To analyze the utilization, indications, and outcomes of dual-energy computed tomography (DECT) gout imaging in clinical practice.

Methods

This retrospective study was ethics approved. Radiology reports of DECT gout scans between 2007 and 2016 were analyzed for trends of utilization, referral pattern, indication, and diagnosis.

Results

DECT gout referrals increased substantially (2007: 37; 2008: 72; 2016: 385; total: 1877). The largest number of referrals were from rheumatology (1160), emergency medicine (283), and family medicine (177). Most referrals (92%) were requested to aid an initial diagnosis of gout. Other reasons included estimating the disease burden (6%) or monitoring disease progression and effectiveness of treatment (2%). Rheumatology accounted for most referrals for the latter two reasons (81% and 97%). Imaging findings of urate presence were similar in referrals from rheumatology (62%), family medicine (62%), and other medical specialties (62%).
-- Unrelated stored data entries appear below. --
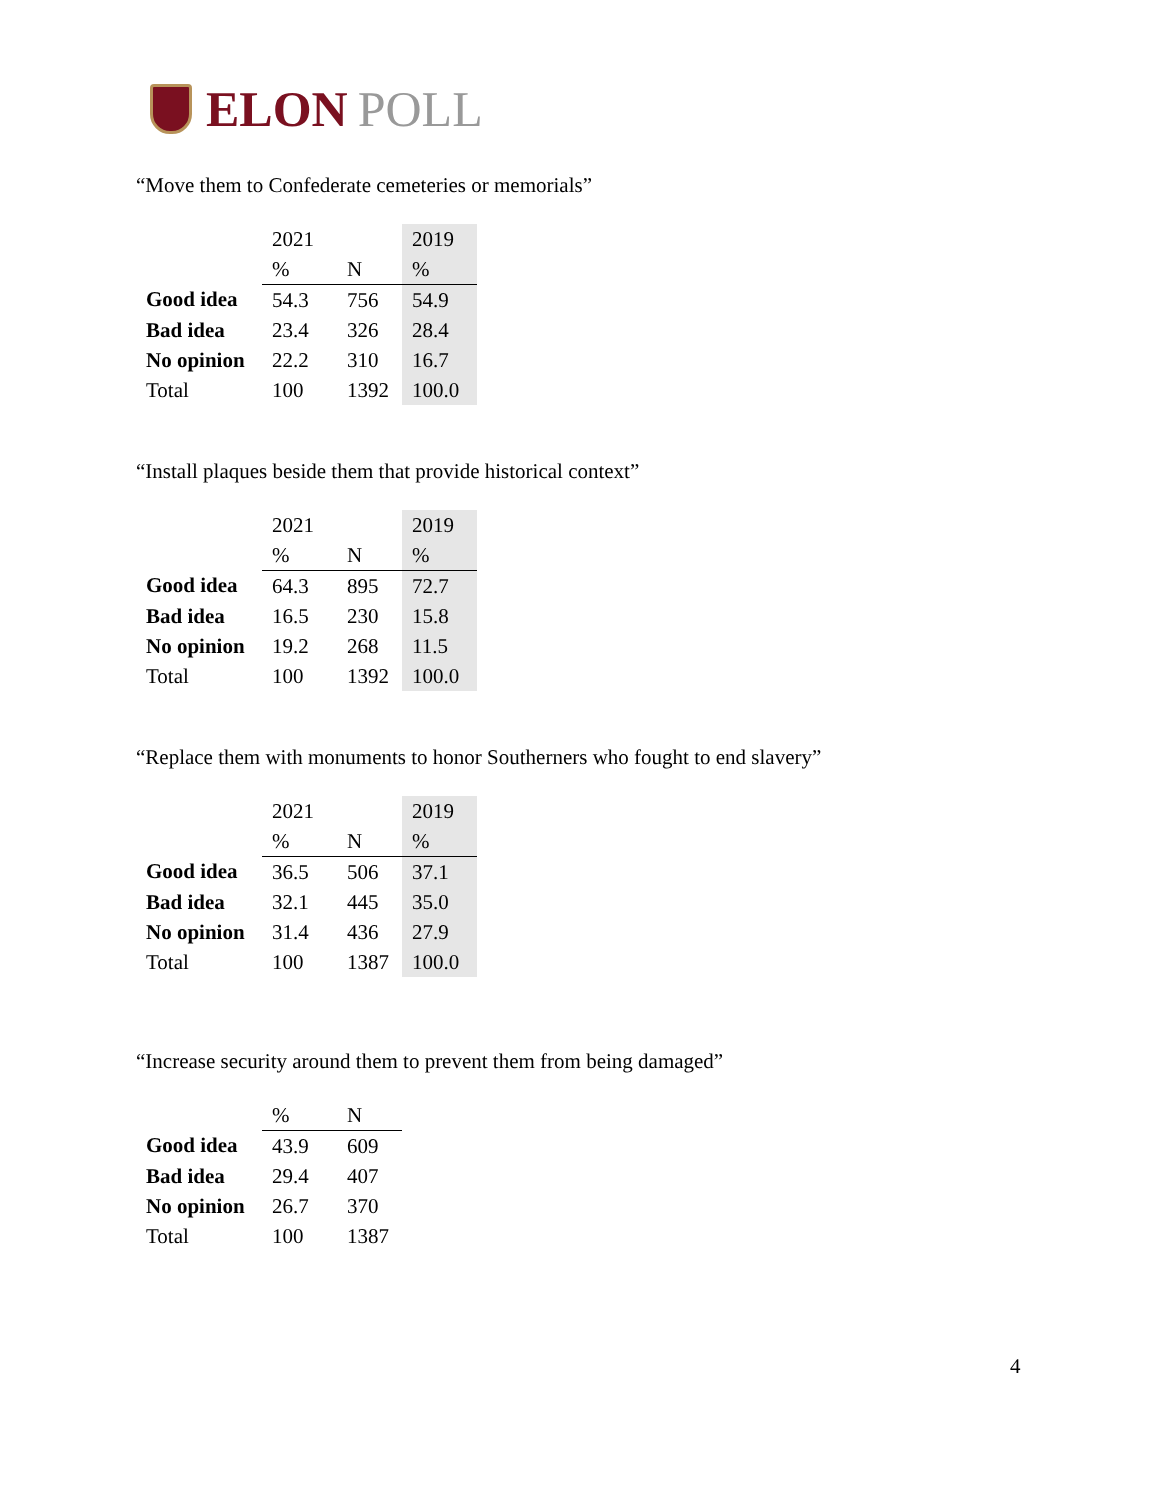ELON POLL
“Move them to Confederate cemeteries or memorials”
| | 2021 | | 2019 |
| | % | N | % |
| Good idea | 54.3 | 756 | 54.9 |
| Bad idea | 23.4 | 326 | 28.4 |
| No opinion | 22.2 | 310 | 16.7 |
| Total | 100 | 1392 | 100.0 |
“Install plaques beside them that provide historical context”
| | 2021 | | 2019 |
| | % | N | % |
| Good idea | 64.3 | 895 | 72.7 |
| Bad idea | 16.5 | 230 | 15.8 |
| No opinion | 19.2 | 268 | 11.5 |
| Total | 100 | 1392 | 100.0 |
“Replace them with monuments to honor Southerners who fought to end slavery”
| | 2021 | | 2019 |
| | % | N | % |
| Good idea | 36.5 | 506 | 37.1 |
| Bad idea | 32.1 | 445 | 35.0 |
| No opinion | 31.4 | 436 | 27.9 |
| Total | 100 | 1387 | 100.0 |
“Increase security around them to prevent them from being damaged”
| | % | N |
| Good idea | 43.9 | 609 |
| Bad idea | 29.4 | 407 |
| No opinion | 26.7 | 370 |
| Total | 100 | 1387 |
4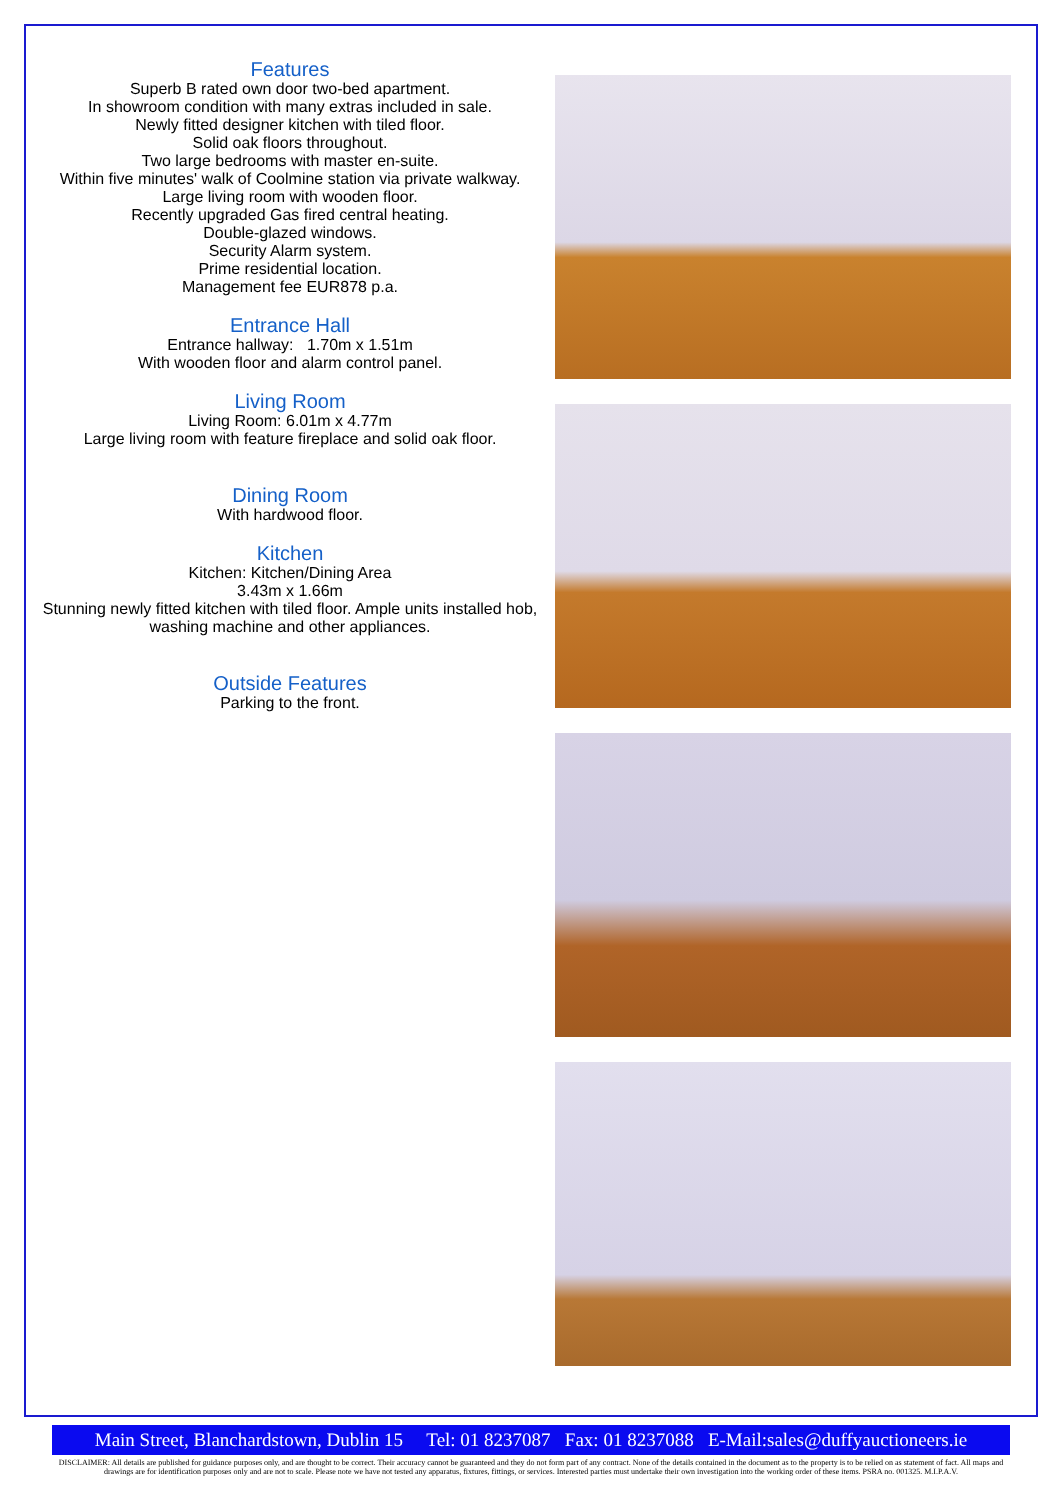Features
Superb B rated own door two-bed apartment.
In showroom condition with many extras included in sale.
Newly fitted designer kitchen with tiled floor.
Solid oak floors throughout.
Two large bedrooms with master en-suite.
Within five minutes' walk of Coolmine station via private walkway.
Large living room with wooden floor.
Recently upgraded Gas fired central heating.
Double-glazed windows.
Security Alarm system.
Prime residential location.
Management fee EUR878 p.a.
Entrance Hall
Entrance hallway: 1.70m x 1.51m
With wooden floor and alarm control panel.
Living Room
Living Room: 6.01m x 4.77m
Large living room with feature fireplace and solid oak floor.
Dining Room
With hardwood floor.
Kitchen
Kitchen: Kitchen/Dining Area
3.43m x 1.66m
Stunning newly fitted kitchen with tiled floor. Ample units installed hob, washing machine and other appliances.
Outside Features
Parking to the front.
Main Street, Blanchardstown, Dublin 15 Tel: 01 8237087 Fax: 01 8237088 E-Mail:sales@duffyauctioneers.ie
DISCLAIMER: All details are published for guidance purposes only, and are thought to be correct. Their accuracy cannot be guaranteed and they do not form part of any contract. None of the details contained in the document as to the property is to be relied on as statement of fact. All maps and drawings are for identification purposes only and are not to scale. Please note we have not tested any apparatus, fixtures, fittings, or services. Interested parties must undertake their own investigation into the working order of these items. PSRA no. 001325. M.I.P.A.V.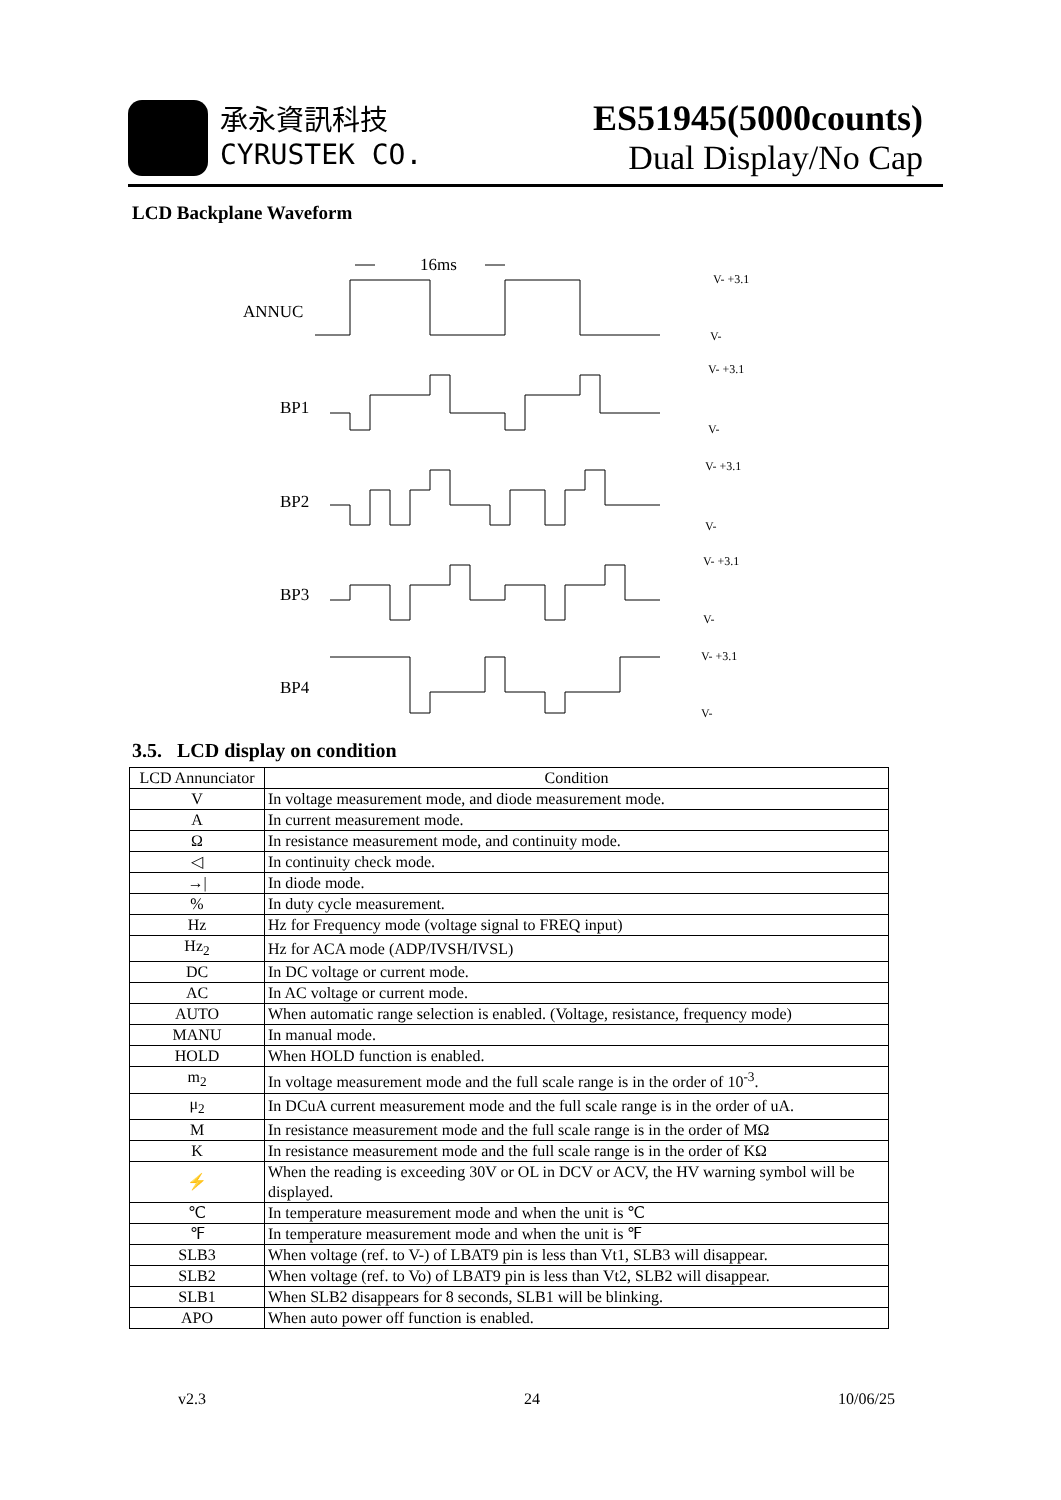承永資訊科技
CYRUSTEK CO.
ES51945(5000counts)
Dual Display/No Cap
LCD Backplane Waveform
16ms
ANNUC
BP1
BP2
BP3
BP4
V- +3.1
V-
V- +3.1
V-
V- +3.1
V-
V- +3.1
V-
V- +3.1
V-
3.5. LCD display on condition
| LCD Annunciator | Condition |
| --- | --- |
| V | In voltage measurement mode, and diode measurement mode. |
| A | In current measurement mode. |
| Ω | In resistance measurement mode, and continuity mode. |
| ◁ | In continuity check mode. |
| →/ | In diode mode. |
| % | In duty cycle measurement. |
| Hz | Hz for Frequency mode (voltage signal to FREQ input) |
| Hz<sub>2</sub> | Hz for ACA mode (ADP/IVSH/IVSL) |
| DC | In DC voltage or current mode. |
| AC | In AC voltage or current mode. |
| AUTO | When automatic range selection is enabled. (Voltage, resistance, frequency mode) |
| MANU | In manual mode. |
| HOLD | When HOLD function is enabled. |
| m<sub>2</sub> | In voltage measurement mode and the full scale range is in the order of 10<sup>-3</sup>. |
| μ<sub>2</sub> | In DCuA current measurement mode and the full scale range is in the order of uA. |
| M | In resistance measurement mode and the full scale range is in the order of MΩ |
| K | In resistance measurement mode and the full scale range is in the order of KΩ |
| ⚡ | When the reading is exceeding 30V or OL in DCV or ACV, the HV warning symbol will be displayed. |
| ℃ | In temperature measurement mode and when the unit is ℃ |
| ℉ | In temperature measurement mode and when the unit is ℉ |
| SLB3 | When voltage (ref. to V-) of LBAT9 pin is less than Vt1, SLB3 will disappear. |
| SLB2 | When voltage (ref. to Vo) of LBAT9 pin is less than Vt2, SLB2 will disappear. |
| SLB1 | When SLB2 disappears for 8 seconds, SLB1 will be blinking. |
| APO | When auto power off function is enabled. |
v2.3 24 10/06/25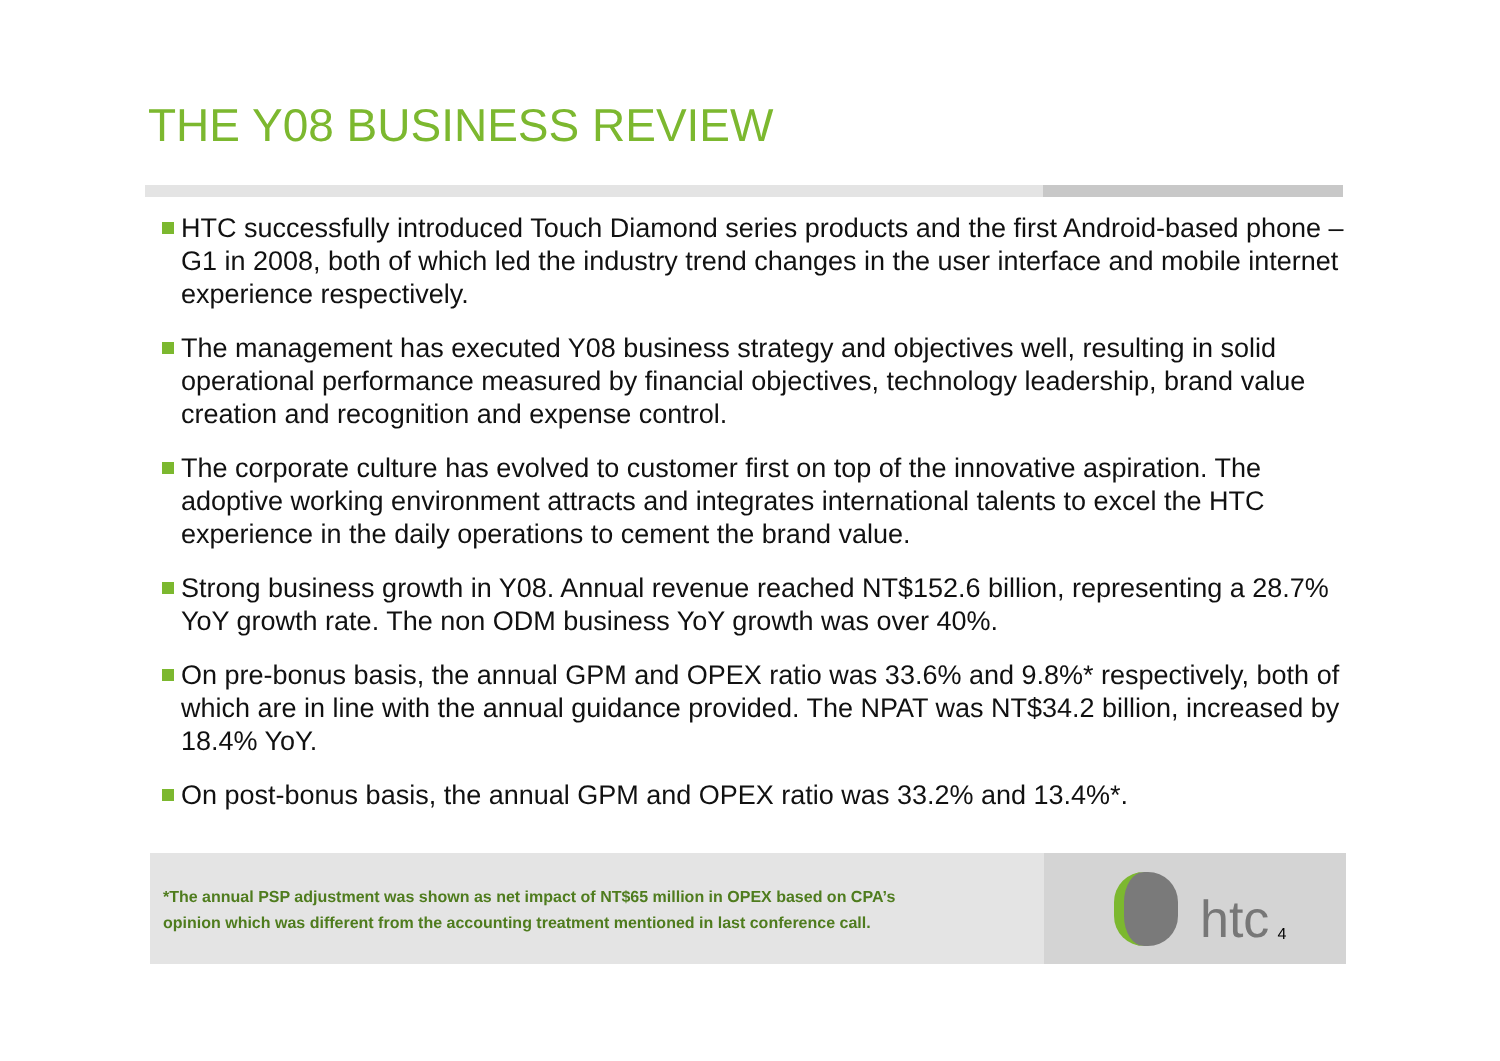THE Y08 BUSINESS REVIEW
HTC successfully introduced Touch Diamond series products and the first Android-based phone – G1 in 2008, both of which led the industry trend changes in the user interface and mobile internet experience respectively.
The management has executed Y08 business strategy and objectives well, resulting in solid operational performance measured by financial objectives, technology leadership, brand value creation and recognition and expense control.
The corporate culture has evolved to customer first on top of the innovative aspiration. The adoptive working environment attracts and integrates international talents to excel the HTC experience in the daily operations to cement the brand value.
Strong business growth in Y08. Annual revenue reached NT$152.6 billion, representing a 28.7% YoY growth rate. The non ODM business YoY growth was over 40%.
On pre-bonus basis, the annual GPM and OPEX ratio was 33.6% and 9.8%* respectively, both of which are in line with the annual guidance provided. The NPAT was NT$34.2 billion, increased by 18.4% YoY.
On post-bonus basis, the annual GPM and OPEX ratio was 33.2% and 13.4%*.
*The annual PSP adjustment was shown as net impact of NT$65 million in OPEX based on CPA’s
opinion which was different from the accounting treatment mentioned in last conference call.
htc 4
The urate positive rates were slightly lower in referrals from emergency medicine (47%) and surgical specialties (41%). The most common differential diagnoses by referring specialties were calcium pyrophosphate dihydrate crystal deposition disease (CPPD) and other inflammatory or erosive arthritides (rheumatology, family medicine), CPPD and infections (other medical specialties), infections and fractures (emergency medicine), neoplasm and infections (surgical specialties).

Conclusions

The increasing utilization of DECT for gout imaging validates its clinical value. Varying clinical presentation could explain differences of urate positive rates among specialties. Our results support a multispecialty collaborative approach to the diagnosis and management of gout, with direct access to DECT gout imaging provided to various physician specialties.